**** Source records
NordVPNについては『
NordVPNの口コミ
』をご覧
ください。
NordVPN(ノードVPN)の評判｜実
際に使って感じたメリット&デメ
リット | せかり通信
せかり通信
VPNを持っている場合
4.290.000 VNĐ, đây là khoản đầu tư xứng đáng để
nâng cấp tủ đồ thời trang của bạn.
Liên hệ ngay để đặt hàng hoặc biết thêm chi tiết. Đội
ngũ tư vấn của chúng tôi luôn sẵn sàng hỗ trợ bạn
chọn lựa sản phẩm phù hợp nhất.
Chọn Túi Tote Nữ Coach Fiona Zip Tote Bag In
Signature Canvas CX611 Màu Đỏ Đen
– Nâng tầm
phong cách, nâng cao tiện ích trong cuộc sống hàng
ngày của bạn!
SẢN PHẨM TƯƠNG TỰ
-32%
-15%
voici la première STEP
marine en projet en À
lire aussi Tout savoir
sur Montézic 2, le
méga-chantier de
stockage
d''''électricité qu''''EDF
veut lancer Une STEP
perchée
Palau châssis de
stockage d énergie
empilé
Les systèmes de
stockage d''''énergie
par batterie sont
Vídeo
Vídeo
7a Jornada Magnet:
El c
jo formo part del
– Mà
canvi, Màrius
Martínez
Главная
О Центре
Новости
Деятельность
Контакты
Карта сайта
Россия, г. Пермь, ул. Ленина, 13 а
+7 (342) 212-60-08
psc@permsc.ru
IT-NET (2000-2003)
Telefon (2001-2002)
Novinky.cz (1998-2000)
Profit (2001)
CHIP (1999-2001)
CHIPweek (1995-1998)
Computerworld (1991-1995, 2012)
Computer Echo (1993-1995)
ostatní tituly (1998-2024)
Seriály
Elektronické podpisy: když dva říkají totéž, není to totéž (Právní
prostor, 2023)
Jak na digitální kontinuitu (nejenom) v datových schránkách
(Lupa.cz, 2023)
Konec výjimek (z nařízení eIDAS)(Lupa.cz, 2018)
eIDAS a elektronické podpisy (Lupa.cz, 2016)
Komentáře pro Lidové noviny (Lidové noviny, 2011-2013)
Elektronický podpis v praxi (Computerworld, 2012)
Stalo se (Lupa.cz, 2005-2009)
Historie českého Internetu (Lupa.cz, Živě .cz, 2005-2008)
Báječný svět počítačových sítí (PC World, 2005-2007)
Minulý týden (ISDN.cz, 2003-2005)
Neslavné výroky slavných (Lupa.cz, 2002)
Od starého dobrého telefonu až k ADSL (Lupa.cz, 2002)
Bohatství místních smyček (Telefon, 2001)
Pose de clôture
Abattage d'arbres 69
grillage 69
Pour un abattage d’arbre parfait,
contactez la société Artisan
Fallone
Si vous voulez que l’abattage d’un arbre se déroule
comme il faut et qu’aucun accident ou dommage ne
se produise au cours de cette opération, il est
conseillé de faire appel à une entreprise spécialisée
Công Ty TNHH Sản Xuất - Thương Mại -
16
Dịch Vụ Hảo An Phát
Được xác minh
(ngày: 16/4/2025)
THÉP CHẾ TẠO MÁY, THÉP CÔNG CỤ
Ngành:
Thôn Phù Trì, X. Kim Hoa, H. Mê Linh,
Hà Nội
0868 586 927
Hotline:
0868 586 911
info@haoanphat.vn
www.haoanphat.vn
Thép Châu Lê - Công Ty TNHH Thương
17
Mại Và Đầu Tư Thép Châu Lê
********
Taking the entries above, write out exactly each line from the one holding "jo formo part del" to the one holding "Stalo se (Lupa.cz, 2005-2009)", both included, and stop there.

* Solution *
jo formo part del
– Mà
canvi, Màrius
Martínez
Главная
О Центре
Новости
Деятельность
Контакты
Карта сайта
Россия, г. Пермь, ул. Ленина, 13 а
+7 (342) 212-60-08
psc@permsc.ru
IT-NET (2000-2003)
Telefon (2001-2002)
Novinky.cz (1998-2000)
Profit (2001)
CHIP (1999-2001)
CHIPweek (1995-1998)
Computerworld (1991-1995, 2012)
Computer Echo (1993-1995)
ostatní tituly (1998-2024)
Seriály
Elektronické podpisy: když dva říkají totéž, není to totéž (Právní
prostor, 2023)
Jak na digitální kontinuitu (nejenom) v datových schránkách
(Lupa.cz, 2023)
Konec výjimek (z nařízení eIDAS)(Lupa.cz, 2018)
eIDAS a elektronické podpisy (Lupa.cz, 2016)
Komentáře pro Lidové noviny (Lidové noviny, 2011-2013)
Elektronický podpis v praxi (Computerworld, 2012)
Stalo se (Lupa.cz, 2005-2009)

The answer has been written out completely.